Automatic RuleBot

Continuing the discussion from Introducing FRCBot for Slack: A new way to subscribe to events:

I figured I would start a separate thread for this instead of overloading @cjdenio’s thread. If a mod can move the relevant posts here, I’d appreciate it.

 
I made a html scraper that finds rules from the html manual. You can try it at: http://arimb.pythonanywhere.com/rule/R20

It uses @bobbysq’s method, but then continues on until it finds the next rule or other paragraph break. That allows it to capture (most of) the blue boxes and lists after rules, but it introduces other problems when the rule is directly followed by a text paragraph without a heading. Some of the rules are also missing their hyperlinks, which makes them invisible to the scraper. Basically, the HTML is a mess and not given to easy scraping.

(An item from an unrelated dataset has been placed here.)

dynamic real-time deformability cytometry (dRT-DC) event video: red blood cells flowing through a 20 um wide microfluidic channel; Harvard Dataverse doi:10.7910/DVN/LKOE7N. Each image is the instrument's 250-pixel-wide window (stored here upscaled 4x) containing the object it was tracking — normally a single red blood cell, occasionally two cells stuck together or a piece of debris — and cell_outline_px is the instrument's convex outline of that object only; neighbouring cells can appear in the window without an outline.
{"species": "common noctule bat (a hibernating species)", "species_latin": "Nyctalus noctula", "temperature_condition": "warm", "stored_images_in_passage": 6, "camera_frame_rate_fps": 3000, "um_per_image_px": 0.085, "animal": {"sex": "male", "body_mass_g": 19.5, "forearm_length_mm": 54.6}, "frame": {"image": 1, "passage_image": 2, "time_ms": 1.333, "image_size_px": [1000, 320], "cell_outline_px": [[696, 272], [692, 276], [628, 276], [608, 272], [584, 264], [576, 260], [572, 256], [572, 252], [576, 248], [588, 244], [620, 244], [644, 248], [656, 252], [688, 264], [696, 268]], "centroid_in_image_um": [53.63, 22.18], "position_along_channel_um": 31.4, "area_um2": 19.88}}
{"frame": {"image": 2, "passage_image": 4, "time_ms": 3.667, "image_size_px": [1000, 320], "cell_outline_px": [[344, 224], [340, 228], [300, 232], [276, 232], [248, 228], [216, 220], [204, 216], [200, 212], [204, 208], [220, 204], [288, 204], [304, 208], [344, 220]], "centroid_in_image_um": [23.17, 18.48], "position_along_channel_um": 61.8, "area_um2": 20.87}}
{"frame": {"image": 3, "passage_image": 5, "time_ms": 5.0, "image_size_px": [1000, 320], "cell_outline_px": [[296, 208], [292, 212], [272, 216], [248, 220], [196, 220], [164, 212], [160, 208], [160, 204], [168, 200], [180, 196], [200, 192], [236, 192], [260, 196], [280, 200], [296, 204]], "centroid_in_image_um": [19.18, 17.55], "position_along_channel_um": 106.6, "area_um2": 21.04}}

I’m starting to warm to @UnofficialForth’s idea to just take a bunch of screenshots and manage a database of them. It would be a bit of work right after kickoff, but once everything is done they don’t usually update many rules each week so it should be feasible.

5 Likes

Posting actual text is more valuable than images of text. We could crowd source parsing the rules into a Google Spreadsheet.

7 Likes

The more I think about it, I’m not a huge fan of the image database.

Sure it works to check a specific rule, such as R15. However, who has the naming of the rule R15 memorized (and not the rule itself)? What if I’m searching for a specific rule? Can I find a it easily?

Looking at what the end user needs, I don’t think my initial idea of an image database works. It’s too simplified and limited in the scope of what team would want to use it for. If we want to make something to truly benefit the community, we would have to take it past that. (Images such as diagrams might still be nice.)

1 Like

That said, I rarely remember the exact rule number I’m trying to quote / look up. Maybe some keyword feature for lookup would be helpful.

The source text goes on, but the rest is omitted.